Since that decision, a declaration by former LHU swim coach, Joel Blesh, details the expanse of work that a coach does on behalf of their team, focusing on the year-round nature of recruiting and the negative impact that an announcement to eliminate the team has on those athletes considering the program, those who intended to come to Lock Haven and enroll in the 2017-2018 academic year, and returning swimmers who were expecting to continue their collegiate career at LHU.
 
The plaintiff’s motion seeking a preliminary injunction is set to be heard on August 22, 2017 in the U.S. Courthouse and Federal Building in Williamsport, PA. Defendant LHU has requested an extension of time in the filing of their brief in opposition. The plaintiffs have been granted their request for expedited discovery.
 
References
 
Emily Robb et al. v. Lock Haven University. (2017, June 2). Case 4:17-cv-00964-MWB. Retrieved from PacerMonitor.com
 
Emily Robb et al. v. Lock Haven University. (2017, June 9). Case 4:17-cv-00964-MWB. Memorandum opinion and order. Retrieved from PacerMonitor.com.
 
Emily Robb et al. v. Lock Haven University. (2017, June 14).
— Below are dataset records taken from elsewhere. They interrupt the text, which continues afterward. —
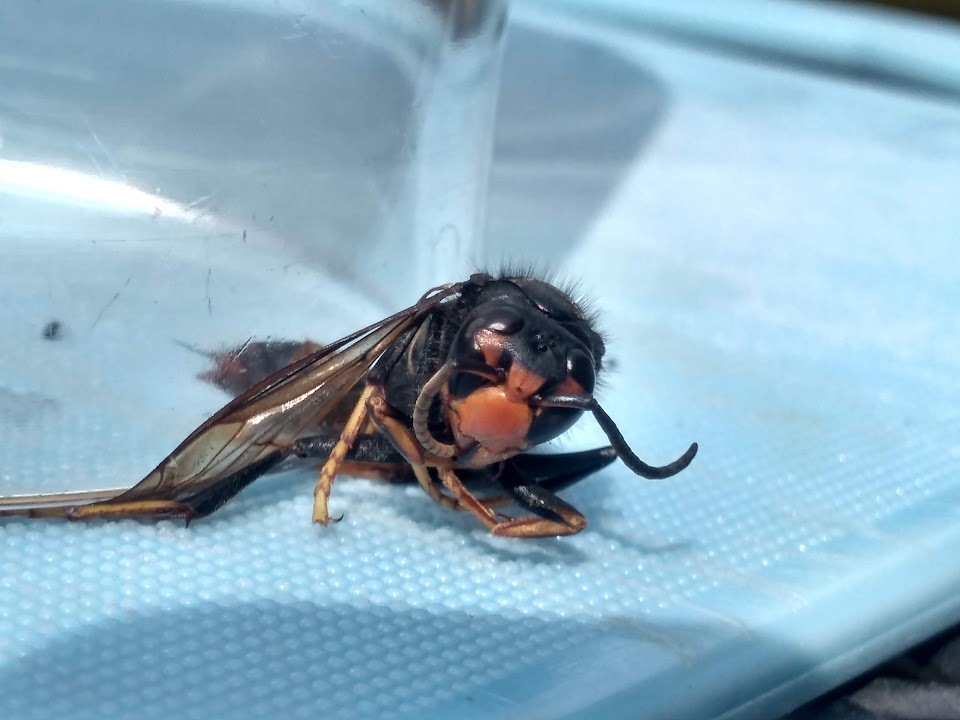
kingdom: Animalia
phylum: Arthropoda
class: Insecta
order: Hymenoptera
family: Vespidae
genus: Vespa
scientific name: Vespa velutina
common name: Asian hornet
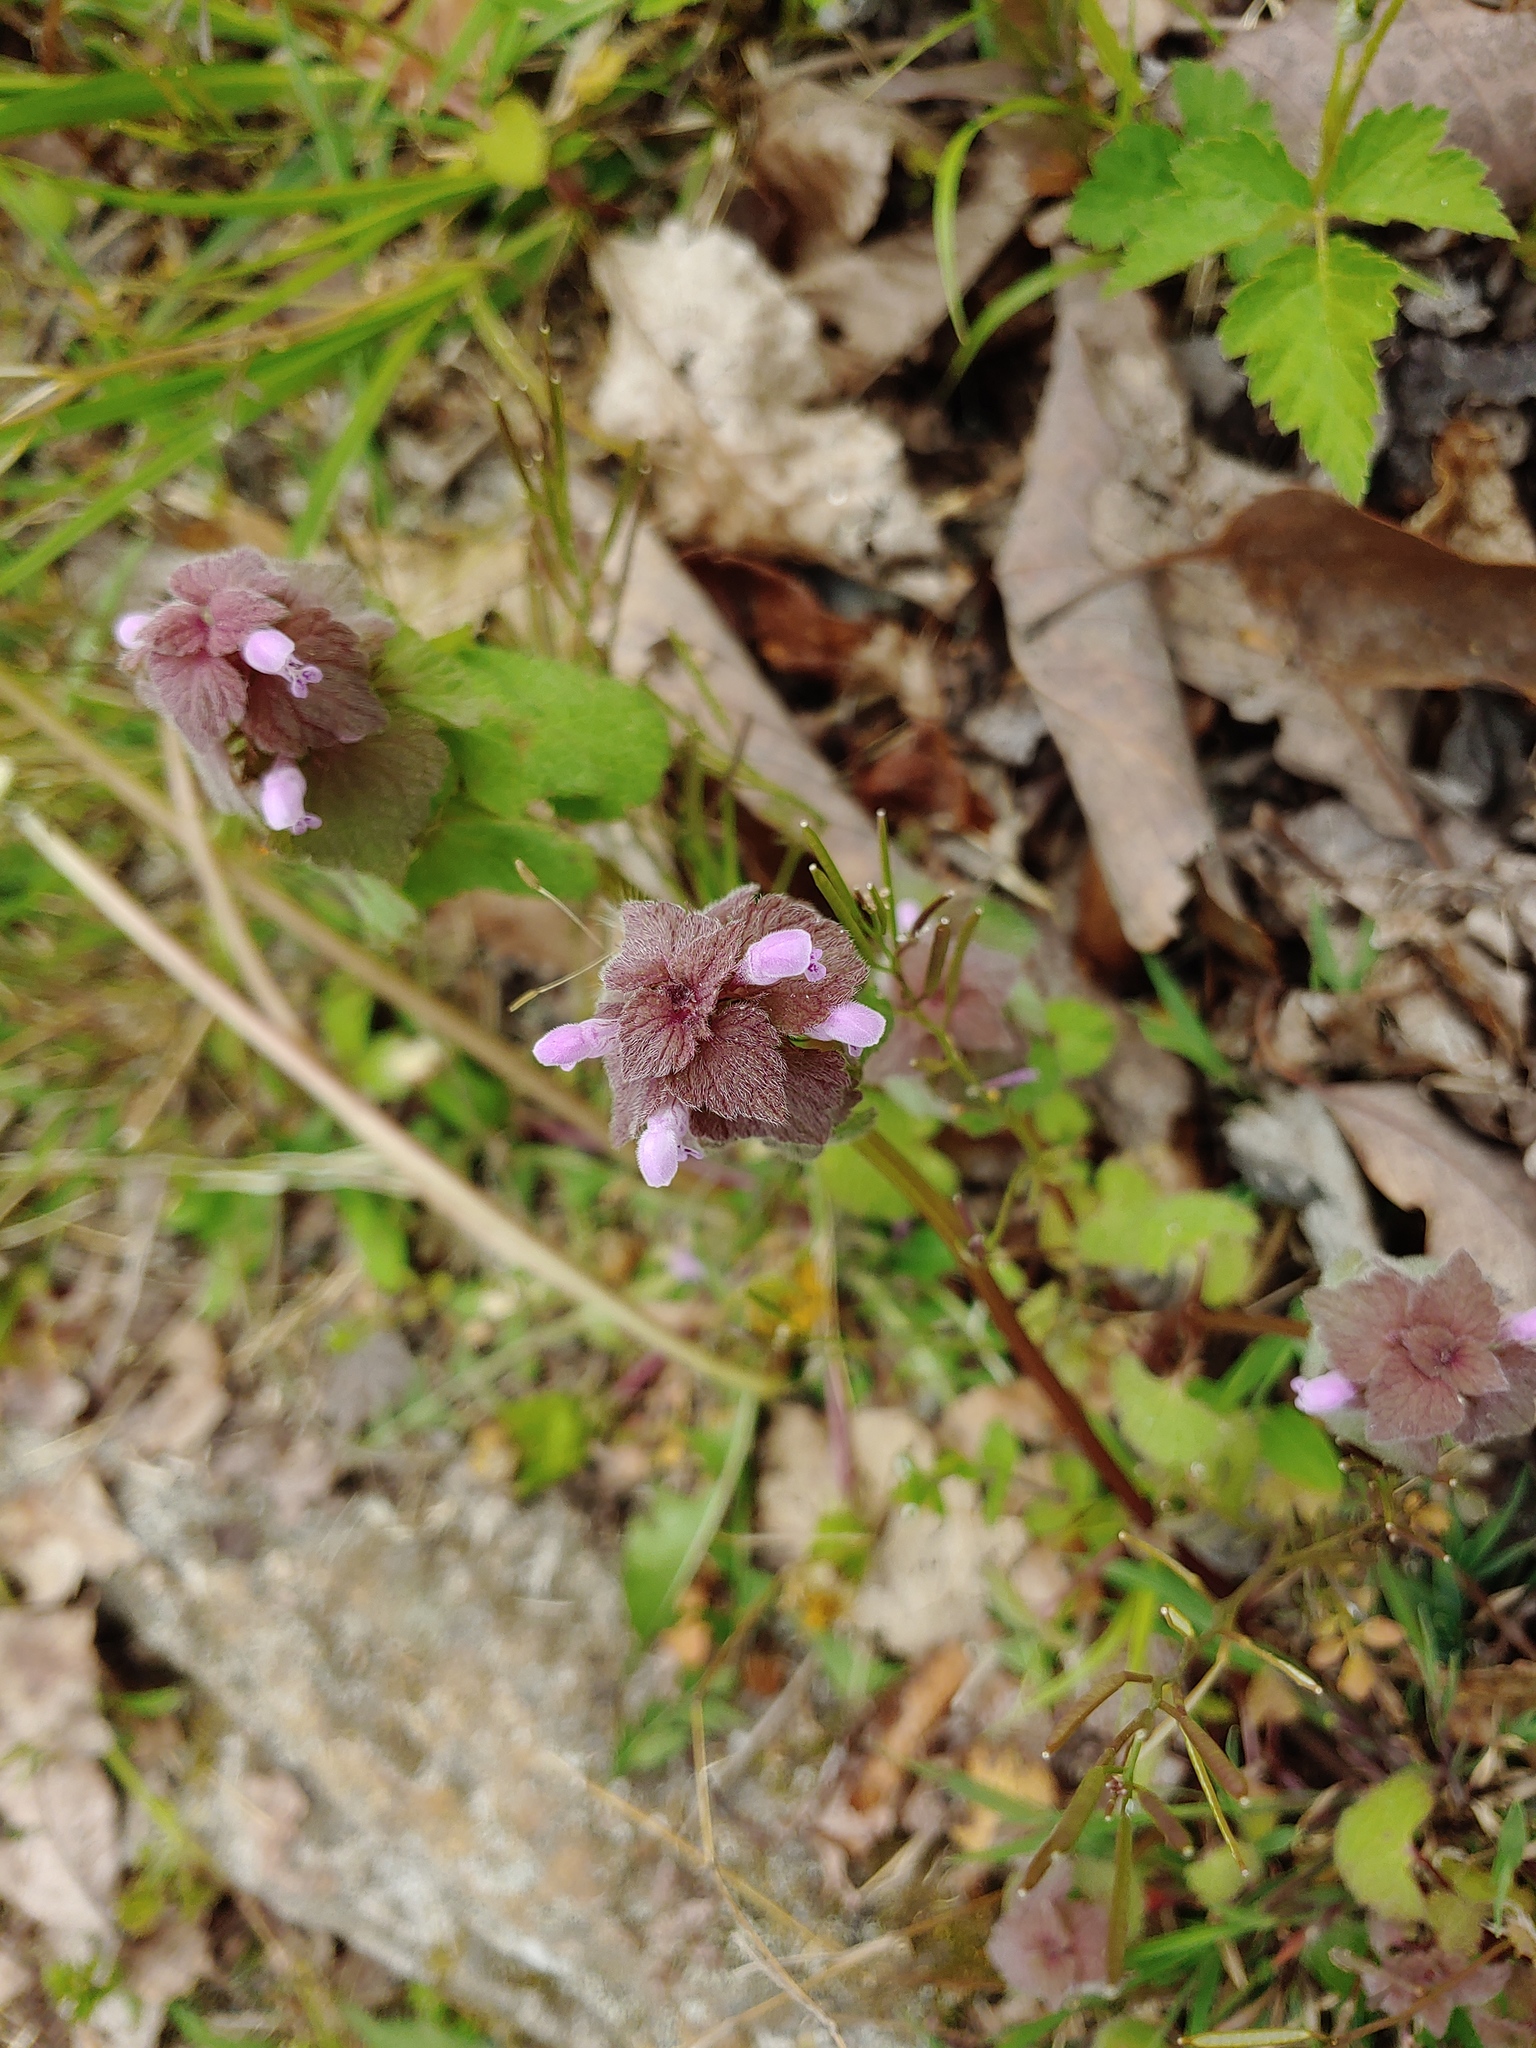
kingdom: Plantae
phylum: Tracheophyta
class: Magnoliopsida
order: Lamiales
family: Lamiaceae
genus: Lamium
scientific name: Lamium purpureum
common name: Red dead-nettle
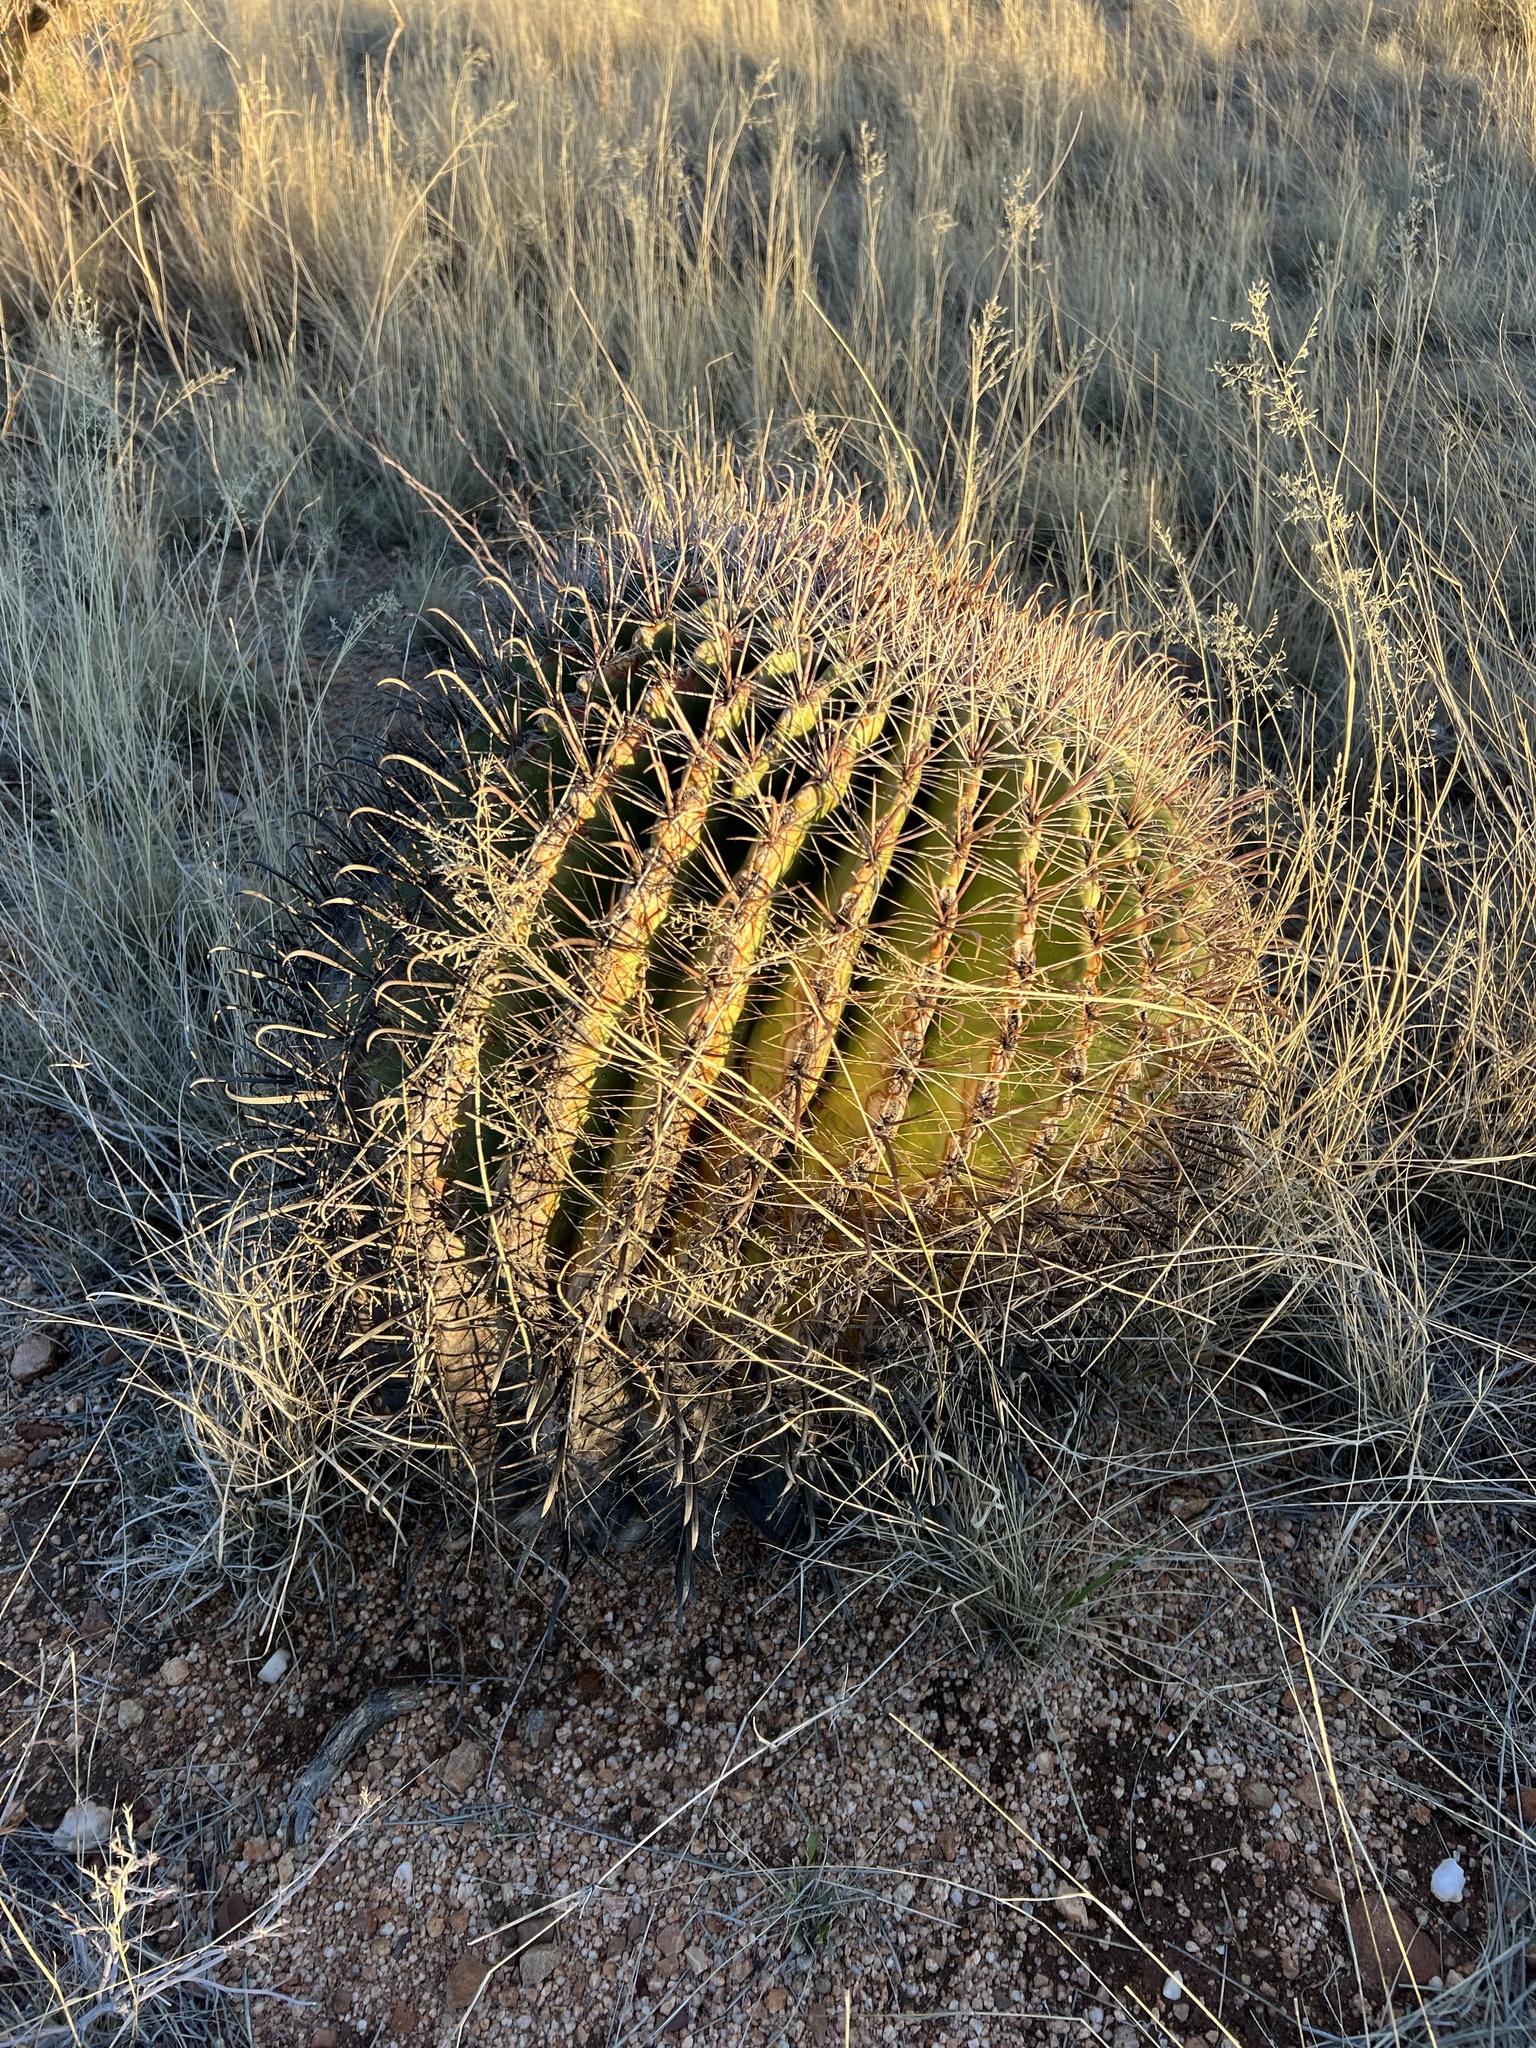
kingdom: Plantae
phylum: Tracheophyta
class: Magnoliopsida
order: Caryophyllales
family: Cactaceae
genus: Ferocactus
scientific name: Ferocactus wislizeni
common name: Candy barrel cactus
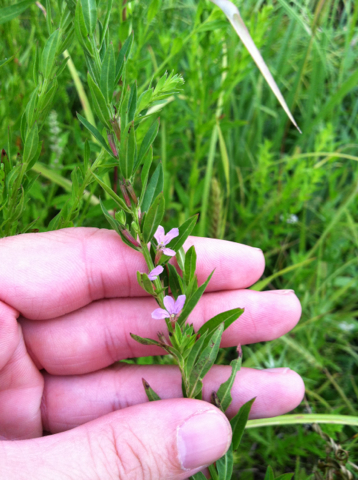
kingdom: Plantae
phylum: Tracheophyta
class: Magnoliopsida
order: Myrtales
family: Lythraceae
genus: Lythrum
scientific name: Lythrum alatum
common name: Winged loosestrife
Case 4:17-cv-00964-MWB. Order scheduling hearing on plaintiffs’ request for preliminary injunction. Retrieved from PacerMonitor.com.
 
Emily Robb et al. v. Lock Haven University. (2017, June 16). Case 4:17-cv-00964-MWB. Order granting expedited discovery. Retrieved from PacerMonitor.com.
 
Emily Robb et al. v. Lock Haven University. (2017, June 20). Case 4:17-cv-00964-MWB. Declaration of Joel Besh. Retrieved from PacerMonitor.com.
 
Emily Robb et al. v. Lock Haven University. (2017, June 22). Case 4:17-cv-00964-MWB. Motion for extension of time to file brief opposing plaintiffs’ motion for preliminary injunction. Retrieved from PacerMonitor.com.
 
Title IX Intercollegiate Athletics Policy Interpretation. (1979). Federal Register, 44(239).
 
Title IX of the Education Amendments of 1972, 20 U.S.C. Sections 1681 — 1688.
 
Wallace, C. T. (2016). The lost haven of Sharon Taylor: Casualties in the battle for equality in women’s sports. Mechanicsburg, PA: Terremoto Grande Publishing.
 
1. Other program areas in this context refer to operational areas that support athletic programs and athletes. While not an exhaustive list, as per the Regulations and Policy Interpretation, frequently cited operational areas include “equipment and supplies; scheduling games and practice time; travel and per diem allowances; opportunity to receive coaching and academic tutoring; assignment and compensation of coaches and tutors; provision of locker room, practice, and competitive facilities; provision of medical and training services; provision of housing and dining facilities and services; and publicity”. Recruiting is another area.